Recently I needed to do a stacked bar chart with different things in each stack. Imagine column 1 - fruit - with that broken down by apples/bananas/oranges and column 2 - vegetables - with that broken down by tomatoes/potatoes/carrots.

The other problem area was colouring the chart. I generated colours in the hsl colour space so that where something was on the chart determined colour and how much of it there was determined saturation/lightness. Some people get offended by eXcel style hard colours so I could not just use random clashing colours and call it a day.

Beautiful visualisations are hard, even with the best graph tools out there I expect some inevitable situation of being an edge case and having to find solutions the hard way. The goal being so that nobody even notices the hard work put in. Only if the graph is ultra intuitive and simple is it going to work with some audiences. Simplicity is hard.

rocker_pj · on April 20, 2019

Experimentation when it comes to visualization is a pretty inherent task. Whenever, and I mean literally every time, I start creating a graph, I end up opening at least 5-7 SO tabs, matplotlib, and seaborn docs, etc.

It is just that visualizations are not a solved thing yet.

alexilliamson · on April 20, 2019

I'm finding this to be pretty accurate for python viz, but I gotta say, when I was working in R, I got to the point where I could make most graphs without looking at the docs.

igg · on April 20, 2019

While you still need some experimentation to get a plot right, following the grammar of graphics approach can make it quick and methodical. For any plot, I just need to answer a few questions:

* What kind of plot do I want? Bar chart? Scatter plot? Boxplot? Pick the geom based on this.

* What column goes on each axis? Do I need to transform the axis? For e.g., is log scale better?

* Do I split data by some other column? Use different colors/fill, shapes, or facets.

* Do I need any annotations to point out interesting parts of the plot?

GGPlot and Plotnine are joy to work with once you grok the ideas of tidy data and grammar of graphics. Since the API is consistent, experimentation can be quick:

* That scatter plot looks to busy? Change the geom to a boxplot.

* Want to see if an attribute has any predictive power? Assign it to any unused aesthetic.

Seaborn can provide some higher-level functions compared to plotnine/ggplot like pair-plot. But as you said, you need to lookup seaborn's documentation all the time to work with it.

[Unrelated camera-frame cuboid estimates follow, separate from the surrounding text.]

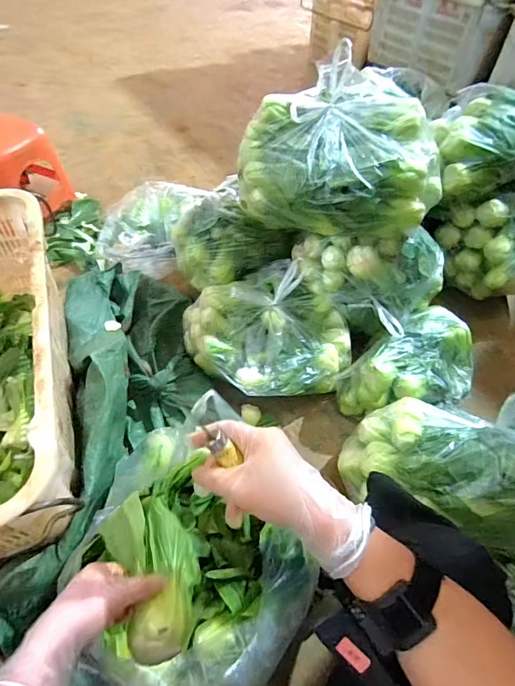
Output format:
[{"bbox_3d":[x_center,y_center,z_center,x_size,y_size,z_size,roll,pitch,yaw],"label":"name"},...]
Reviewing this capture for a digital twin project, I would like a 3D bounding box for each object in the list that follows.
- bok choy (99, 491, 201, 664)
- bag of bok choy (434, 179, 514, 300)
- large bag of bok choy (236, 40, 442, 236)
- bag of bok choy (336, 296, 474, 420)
[{"bbox_3d":[-0.113,0.250,0.439,0.088,0.051,0.159,-23,58,-21],"label":"bok choy"},{"bbox_3d":[0.696,-0.272,1.088,0.351,0.237,0.235,-20,57,-20],"label":"bag of bok choy"},{"bbox_3d":[0.160,-0.382,0.827,0.387,0.227,0.266,4,52,-3],"label":"large bag of bok choy"},{"bbox_3d":[0.350,0.043,0.930,0.313,0.153,0.230,3,52,-3],"label":"bag of bok choy"}]

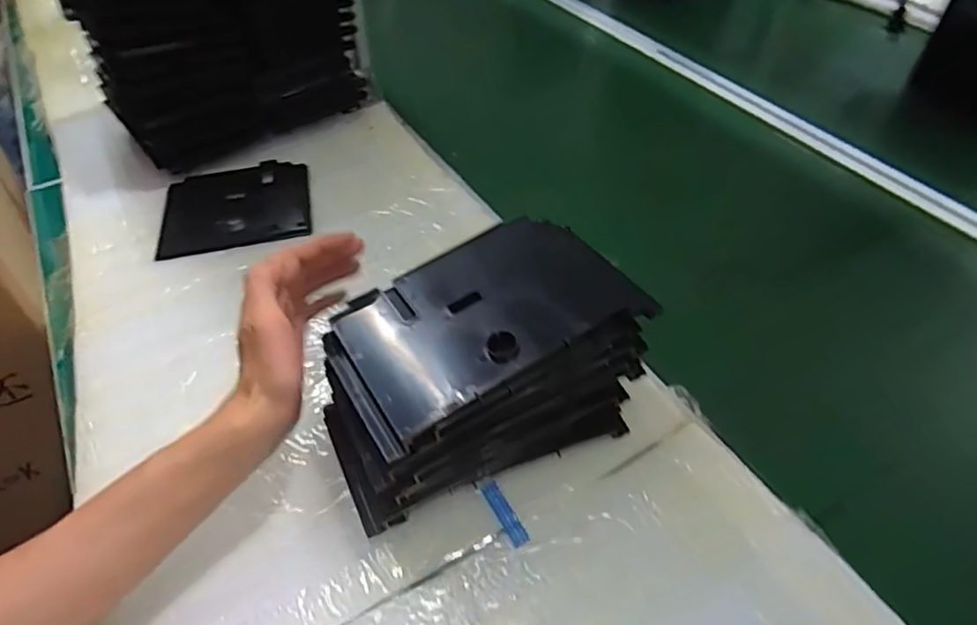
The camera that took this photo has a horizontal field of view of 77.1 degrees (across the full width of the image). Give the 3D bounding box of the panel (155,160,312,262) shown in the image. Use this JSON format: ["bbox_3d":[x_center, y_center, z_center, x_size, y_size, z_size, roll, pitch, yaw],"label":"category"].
[{"bbox_3d":[-0.274,-0.114,0.668,0.148,0.011,0.136,-11,48,-7],"label":"panel"}]

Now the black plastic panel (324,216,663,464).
[{"bbox_3d":[-0.011,-0.001,0.405,0.186,0.014,0.122,-32,50,-10],"label":"black plastic panel"}]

xtiansimon · on April 20, 2019

Nice article. Concise. Code examples. The plots look good. I like the way the author takes several passes on each problem--'do better' as the author says.

Even when focused carefully on the coding and choosing the right plot for the data, an article about plotting is still so much about the data. And so, it's ultimately disappointing if you can't relate the data to your most common problems.

the8472 · on April 20, 2019

Box+swarm plots are ok if you only have a few data points. if you have more there are better visualization options that don't obscure the PDF.

https://wellcomeopenresearch.org/articles/4-63/v1

lichtenberger · on April 20, 2019

This is very nice. It reminds me, that I'd love to spend some time on novel visual analytics tasks again (as it was one of the main topics while studying) :-)

For instance in the context of Text Mining or geo-spacial stuff.

Thanks for the submission and happy easter :-)

rocker_pj · on April 20, 2019

Thank you lichtenberger. Keep learning and happy easter